Abel, a historian of medicine and public health, traces fatigue from the “neurasthenia” physicians described in the 1800s — which apparently affected Charles Darwin, Max Weber and Virginia Woolf — to the “stress and burnout” seen in the bustle after World War II, affecting so many.

It’s been largely thought of as a temporary condition, easily amenable to a wide assortment of remedies, she writes. Those have included “rest cures,” exercise regimens, electrotherapy, caffeine, chemical stimulants and recommendations to get more sleep — always with an eye to boosting productivity.

Women have been viewed as less resistant to fatigue than men, and their complaints tend to be written off as psychosomatic. But it wasn’t always like that.

Before technology and diagnostic tools, doctors had to listen carefully to their patients’ reported symptoms to make a diagnosis — they didn’t have much else to go on.

But with the introduction of stethoscopes and blood tests, CT scans and MRIs, the patient’s account became almost extraneous. Abel calls that “the denigration of subjective knowledge” — and notes that there are no diagnostic tools to measure fatigue. “Without medical confirmation, we cannot convince others (and sometimes even ourselves) that our problems are real,” she wrote.

She calls out the tyranny of triumphal narratives. “When I finished my cancer treatment, I assumed my troubles were over,” she wrote. “The insistence on recovery narratives reflects two strands in American culture: one is the belief that modern medicine has a cure for every affliction, that even the most grievous illnesses and injuries can end happily. The other is the conviction that with enough grit, hard work and determination, individuals can overcome any adversity.”

Cope, not cure

Eventually — with the support of other survivors and fatigue-sufferers, not the medical establishment — Abel came to understand that her condition wasn’t going away.

Precisely why she was so tired? Was it caused by the cancer treatment she credited with saving her life? She accepted that she may never know — but that she did have to learn to live with it.

“With so many chronic illnesses, this is what people have to do — manage the chronic condition rather than looking for a magic pill that will cure it,” she said.

Once she began to think of fatigue as a disability she could manage, the questions about what and why and how she felt this way mattered less and less.

“Focusing on people’s everyday lives rather than on their interactions in clinics, doctors’ offices and hospitals, disability scholars have moved diagnosis from the center to the margins of the illness trajectory,” she wrote. “Once I abandoned my quest for a cure, I realized that my primary task was to learn how to manage exhaustion in a society that places a high value on personal energy and productivity.”
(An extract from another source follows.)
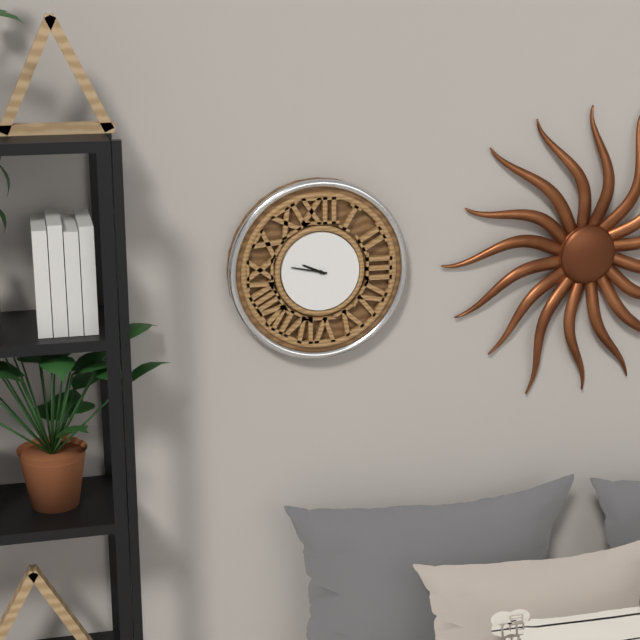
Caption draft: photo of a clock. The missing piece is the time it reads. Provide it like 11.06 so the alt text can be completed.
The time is 9.47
Early bed times. Frequent naps. An understanding of what saps her energy — lots of people, out-in-the-world stimulation — and what does not — sitting at her desk, researching and writing books. And yes, she has learned to be grateful.

“Although I’ll never know whether I had more chemotherapy than was necessary or even whether my exhaustion resulted from that treatment, I have always considered fatigue a small price to pay for the years when I have watched my daughters grow into wonderful adults, their partners enrich my life and their children become bright, generous and fun,” she wrote.

Physical imperfection is a condition of human life, not a cause for shame, she wrote. Disability arises as much from social arrangements and cultural attitudes as from physical impairments. And not everyone can be expected to overcome whatever adversity strikes them.

Researchers have finally placed fatigue on the research agenda, “slowly and somewhat haltingly acknowledging that the condition is far more serious and prevalent than widely assumed,” she wrote. Soldiers’ complaints about Gulf War syndrome were initially greeted with skepticism, but now are accepted; she hopes COVID-19 long-haulers are given credence. They’ll need it when dealing with employers, insurers and family members.

“At this moment in time, it’s imperative that experts listen to patients,” Abel said.

And as the population ages, “it may become increasingly difficult to sustain the fantasy that people can overcome any obstacles.”